Since an ecological study was performed here, the collected data were useful to explore the association between JEE and SPAR, and the association between global health security and UHC [29]. However, there is no effective way of taking into account or adjusting for other factors that influence the outcome. As a result, an apparent correlation between JEE and SPAR, and global health security and UHC could be misleading. It should be noted that all factors cannot be adjusted in the ecological study because in the real world, all known and unknown factors affect the dependent variable. Therefore, future studies should analyze the effects of the health system on global health security and on UHC, and analyze whether the health system has moderating effects.
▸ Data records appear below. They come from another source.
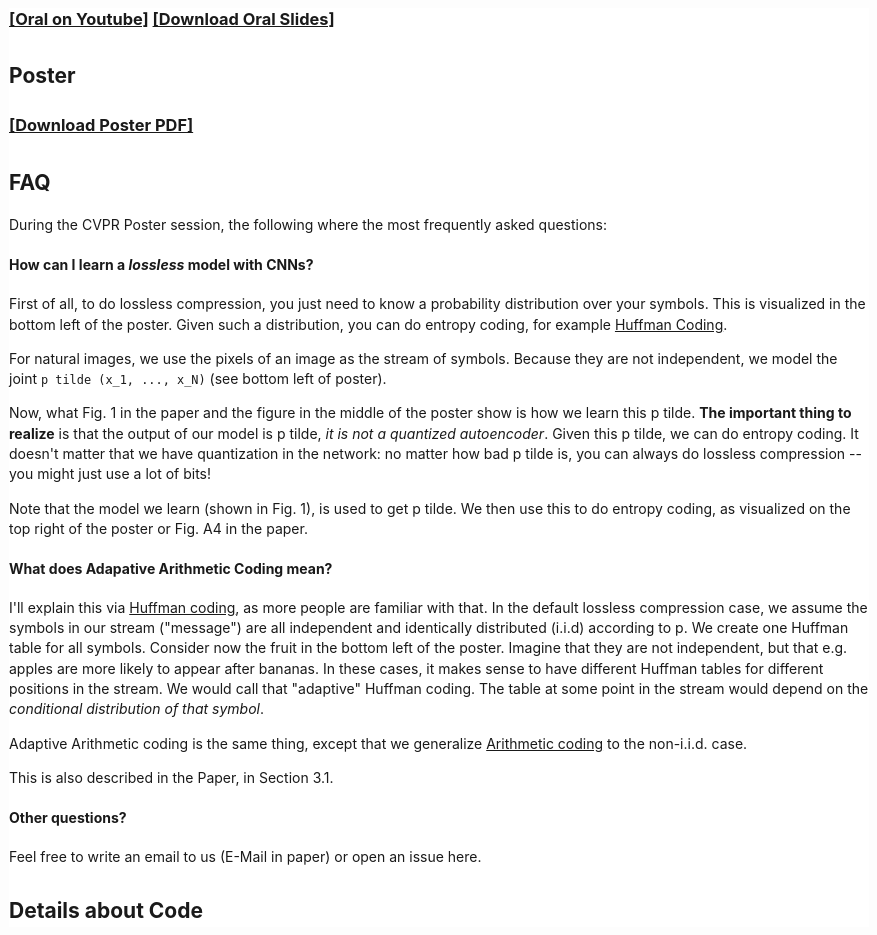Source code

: ### [[Oral on Youtube]](https://youtu.be/PzALQZOy09c?t=63) [[Download Oral Slides]](http://data.vision.ee.ethz.ch/mentzerf/l3c_pdfs/l3c_oral_slides.pdf)

## Poster

### [[Download Poster PDF]](http://data.vision.ee.ethz.ch/mentzerf/l3c_pdfs/l3c_poster.pdf)

## FAQ

During the CVPR Poster session, the following where the most frequently asked questions:

#### How can I learn a _lossless_ model with CNNs?

First of all, to do lossless compression, you just need to know a probability distribution over your symbols. This is visualized in the bottom left of the poster. Given such a distribution, you can do entropy coding, for example [Huffman Coding](https://en.wikipedia.org/wiki/Huffman_coding).

For natural images, we use the pixels of an image as the stream of symbols. Because they are not independent, we model the joint `p tilde (x_1, ..., x_N)` (see bottom left of poster). 

Now, what Fig. 1 in the paper and the figure in the middle of the poster show is how we learn this p tilde. **The important thing to realize** is that the output of our model is p tilde, _it is not a quantized autoencoder_. Given this p tilde, we can do entropy coding. It doesn't matter that we have quantization in the network: no matter how bad p tilde is,
you can always do lossless compression -- you might just use a lot of bits!

Note that the model we learn (shown in Fig. 1), is used to get p tilde. We then use this to do entropy coding, as visualized on the top right of the poster or Fig. A4 in the paper.

#### What does Adapative Arithmetic Coding mean?

I'll explain this via [Huffman coding](https://en.wikipedia.org/wiki/Huffman_coding), as more people are familiar with that. In the default lossless compression case, we assume the symbols in our stream ("message") are all independent and identically distributed (i.i.d) according to p. We create one Huffman table for all symbols. Consider now the fruit in the bottom left of the poster. Imagine that they are not independent, but that e.g. apples are more likely to appear after bananas. In these cases, it makes sense to have different Huffman tables for different positions in the stream. We would call that "adaptive" Huffman coding. The table at some point in the stream would depend on the _conditional distribution of that symbol_.

Adaptive Arithmetic coding is the same thing, except that we generalize [Arithmetic coding](https://en.wikipedia.org/wiki/Arithmetic_coding) to the non-i.i.d. case.

This is also described in the Paper, in Section 3.1.

#### Other questions?

Feel free to write an email to us (E-Mail in paper) or open an issue here.


## Details about Code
Other possible limitations include reporting bias, as the study results are based on the data reported by each country, and data have been retrieved from various institutions and websites. Detection bias might have also affected the results because exact mechanisms between global health security capacity and UHC were not identified in the study; there might be some variables affecting them. Time bias could be another source of limitation because the data were not collected at the same time. However, this study used the latest data to analyze the results, to minimize reporting and time bias; each result was carefully reviewed to keep the risk of detection bias low.

While this study is prone to reporting, detection, and time bias, it is still reliable enough to explain the relationship between JEE and SPAR, and between IHR core capacity scores and UHC, with the empirical data. The study results support the premise that the two global agendas, global health security and UHC, do not stand alone, but are mutually interconnected. Focusing on one agenda would lead to inappropriateness in providing health services to the population without financial hardship, and preparing and responding to global health risks. Previous research has shown a strong correlation between JEE, health outcomes, and the function of the health system. Therefore, embedding global health security into UHC is crucial; global health security needs to be integrated with the health system [8, 5, 25, 30,31,32,33]. In addition, the JEE and SPAR are complementary to each other, and it is important to ensure that they maintain a certain level of convergence.

Conclusion

Achieving UHC requires regional, national, and international efforts in health, social, and cross-cutting areas. This research attempted to verify the correlation between global health security capacity and UHC using data from 96 countries regarding JEE score, SPAR score, and the UHC service coverage index. The results showed that JEE and SPAR are strongly associated with UHC. However, the specific mechanism of how preparedness, detection, and response criteria of JEE and SPAR affect UHC remains a topic that needs to be addressed.

There is inadequate global preparedness for health security, and no country or region is fully prepared for global health security. Ensuring global health security requires prevention, detection, and response to emergencies at the national, regional, and global levels. The aspiration for global health security will not be realized without UHC; hence, the tension between global health security and UHC should be transformed into synergistic planning, financing, and implementation, through a diagonal investment and service delivery approach, including differentiated, integrated, and community-led services. In doing so, the health system and policies should be strengthened to ensure the implementation of IHR and achieving UHC.